There was the New Testament church, growing in leaps and bounds as people responded to the freedom of the Gospel. At first, most of the believers were Jewish folks, and they soon found themselves caught between their old religion and this newfound faith. In the old traditional ways of doing things, sacrifices for sin had to be offered over and over and over again. The only way to be free from your mistakes, your failures, your sins was to go to the Temple and offer the appropriate sacrifice. I daresay, a person like me could spend their whole life making sacrifices!

 

But early Christian leaders saw something very destructive in this system of repeated sacrifices. The sacrificial system kept people bound to the past. Though promised freedom, the people could never really become free because, as human beings, they continued to make mistakes. And so the early Christian church developed a new and wonderful teaching. A revolutionary teaching that enables people to get on with their lives.

 

In a nutshell, it goes like this: Jesus Christ made one sacrifice to cover all sin for all time. So come and follow Christ ,trust God for today, and leave the past behind.

 

I was sitting with a family one night in an intensive care waiting room. Sometime after midnight, when all the other family members were dozing, the sister of the woman who was dying came over and sat by me. I could tell she was distressed about her sister's situation. But as we quietly talked in the darkness, it became apparent it was much more than that.

 

Betty had lost God. She wanted me to pray for her dying sister because she could not pray. I asked her why. She said she'd done some pretty bad things in her life.

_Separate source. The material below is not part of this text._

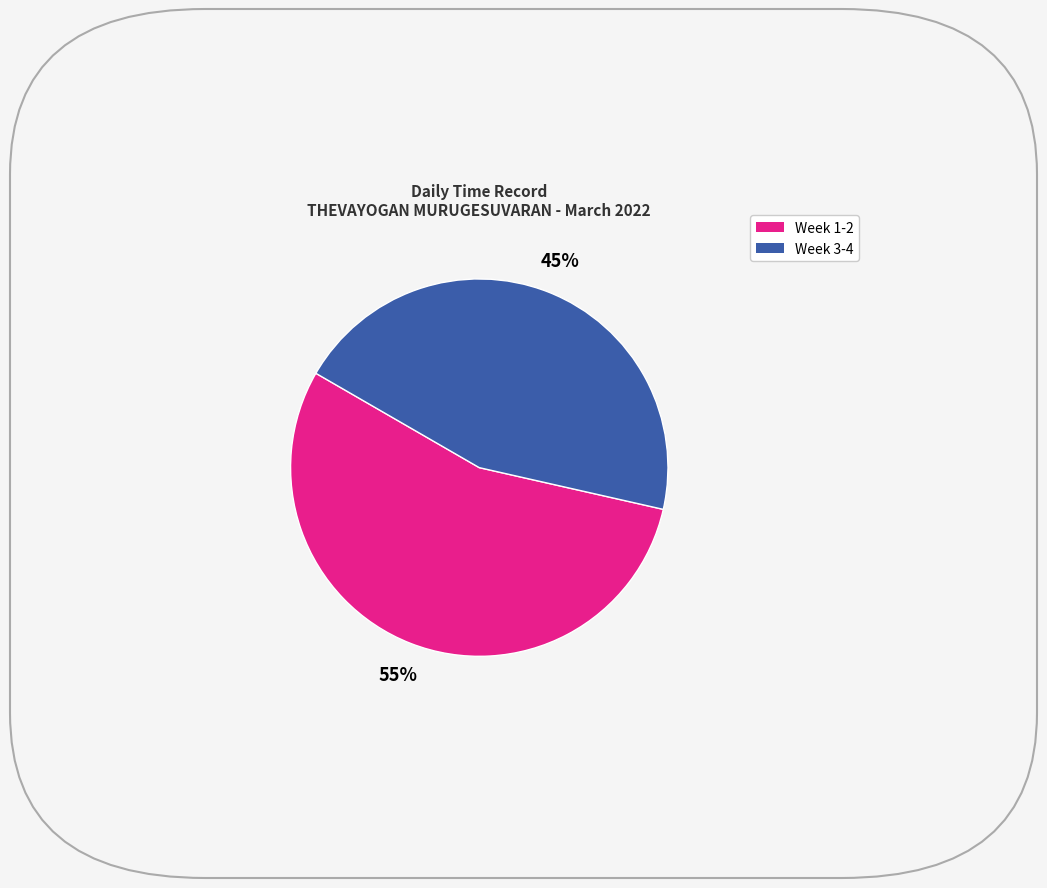

To the nearest percent, what is the difference between the largest and smallest slice percentages?

10%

She'd been running away from God for a long, long time. "God would never listen to me," Betty said.

 

And as I listened to Betty talk, it became clear to me that, more than anything in the world, she wanted and needed to be close to God in this moment of her sister's dying. But what was keeping her from the very thing she needed - was the past for which she was still offering emotional and psychological sacrifices, yet from which she still was not free.

 

Some of us here today are still sacrificing to the mistakes of our past. Parents who blame themselves for the misfortunes and sometimes poor choices of their children. People who are still tied to the bitterness and anger of a divorce that happened years ago. Men who never lived up to their father's expectations and are daily reminded of their failure. Women who poured out their lives for husbands and children, only to be rejected, and who wonder even today if they have any worth at all. People who made a mistake a long, long time ago, but who can’t get out from underneath it, even though it has cost them dearly.

 

Some of us are still angry about hurts inflicted in the past, and now we inflict that hurt on others as if we think it will bring us healing. Others of us live in deep prisons of resentment toward folks who've let us down, and we can't even think of those people without going back to the altar where we sacrificially remember the wound.

 

Most of us are chained, in one way or another, to the past. But Jesus Christ offers us a revolutionary gift. The gift of being set free from the past! Listen to what Hebrews says of those who place their trust in Christ as the once-for-all sacrifice for every sin: Where these sins have been forgiven, there is no longer any need for sacrifice for sin.

 

Can you hear the good news? There is no longer need for sacrifice. You can stop worshiping at the altar of yesterday. You can begin to leave the past behind. You are free in Christ to make a new beginning!

 

And on this week when we celebrate the blessings we have received, I want to hold before you the blessing of freedom in Christ!

 

Where in your life do you need to let go of the past? Where in your life do you need to make new beginnings?

 

I invite you this morning, to give your past mistakes to Christ. Ask him to forgive you once and for all. And ask Jesus to help you begin finding your way out of the past and into the freedom of today. In love, he offers you new beginnings! Through Christ, we are thankfully free!